Because the insulin concentration used (0.17 mM) activates insulin-dependent signaling pathways, we tested lower concentrations of ITS. A 1000-fold dilution of the ITS supplement (10 ng/ml, 1.7 nM, insulin, 5.5 ng/ml transferrin, 5 pg/ml selenium) maintained myocyte rod-shaped morphology almost as well. Compared to myocytes at 0 hours, 99% of myocytes were rod-shaped at 24 hours in medium with the reduced ITS concentration, 83% at 48 hours, and 66% at 72 hours.

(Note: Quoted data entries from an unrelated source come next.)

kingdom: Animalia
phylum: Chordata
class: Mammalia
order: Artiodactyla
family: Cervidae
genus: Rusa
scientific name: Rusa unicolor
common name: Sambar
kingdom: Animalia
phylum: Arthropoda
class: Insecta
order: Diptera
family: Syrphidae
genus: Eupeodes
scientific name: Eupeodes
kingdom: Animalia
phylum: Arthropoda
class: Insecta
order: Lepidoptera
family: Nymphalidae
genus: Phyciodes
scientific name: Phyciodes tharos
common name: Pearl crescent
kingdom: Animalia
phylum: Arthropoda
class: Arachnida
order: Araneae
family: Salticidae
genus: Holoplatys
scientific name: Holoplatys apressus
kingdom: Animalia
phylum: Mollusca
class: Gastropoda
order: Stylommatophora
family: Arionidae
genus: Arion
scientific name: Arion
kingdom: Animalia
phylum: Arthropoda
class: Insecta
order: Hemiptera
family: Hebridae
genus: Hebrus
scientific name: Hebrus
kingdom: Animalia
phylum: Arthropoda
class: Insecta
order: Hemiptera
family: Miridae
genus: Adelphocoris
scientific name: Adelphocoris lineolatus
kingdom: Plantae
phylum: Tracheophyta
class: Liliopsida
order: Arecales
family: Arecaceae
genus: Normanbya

The preservation of myocyte morphology by BDM might involve one or more previously proposed mechanisms, including the regulation of calcium entry through the L-type calcium channel(22) and Na⁺/Ca²⁺ exchanger(23), the regulation of calcium content in the sarcoplasmic reticulum(24), and the inhibition of contraction through dephosphorylation of troponin I and phospholamban(25). Regardless of the mechanism, at the concentration used, BDM appeared to have a minimal effect on cultured myocytes. It was previously shown that contraction is not inhibited by the presence of BDM in isolated myocytes(24). Furthermore, preliminary experiments suggested that ligand-induced changes in cAMP or phosphoprotein phosphorylation were not altered qualitatively by the presence of BDM in the culture medium. The effect of the ITS medium supplement to maintain rod-shaped myocyte morphology was most likely related to the known metabolic effects of insulin to stimulate glucose and amino acid uptake. However, at higher concentrations, insulin might also inhibit apoptosis by stimulation of the PI3-kinase signaling pathway. Therefore, the long-term culture of myocytes in medium supplemented with BDM and ITS appears to provide a stable platform for signaling experiments, and additional experiments are underway to characterize further myocytes in long-term culture.

*Although myocytes did not maintain their rod-shaped morphology past 24 hours, the myocytes were still viable as assessed by staining with vital dyes.